Tuesday, November 15, 2016
Michael Andrews, painter
A common name, like mine, so he did not stand out among those of his peers at the Getty in its final day of London Calling, an exhibit of modern English painters. R.B. Kitaj's maladjusted collages, Lucien Freud's lumbering nudes, Francis Bacon's melting portraits, Frank Auerbach's layered coatings and Leon Kossoff's similarly sinuous patterns comprised a less realistic, more disturbed sense. I wondered, as four of the six were of Jewish descent, how that colored their reactions to life. Surely monographs have been written on this.
Michael Andrews took a softer, less angular or fractured view. I like the figurative attempts more. Like my favorite artists the previous generation from that post-WWII time and place, Stanley Spencer and Eric Gill, Andrews captured a rounded, if distorted gracefully or surprisingly, attitude in his figures. One falls, and laughs.

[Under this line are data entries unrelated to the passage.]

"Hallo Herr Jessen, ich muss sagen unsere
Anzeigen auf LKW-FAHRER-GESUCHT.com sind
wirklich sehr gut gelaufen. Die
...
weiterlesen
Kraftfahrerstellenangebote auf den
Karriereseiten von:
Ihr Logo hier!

This link shows most of the works on loan to the Getty from the Tate, although not the one I liked best. That one incorporated sand and ash. Painted near the artist's death, it integrated the earth and the elements, a stoic evocation of men. The Estuary, Mouth of the Thames at Essex's Canvey Island (1994-5) testifies to the dissolving of us all back into the primordial, after our brave, lonely shore stand. Like the figures here, we face the gap we came from, upright and gill-less, yet remembering the call of the ocean: air that invigorates, the tides that pound, the worms wriggling, the gulls aloft. That amniotic fluid, that salt smell, that ionic pulse we answer.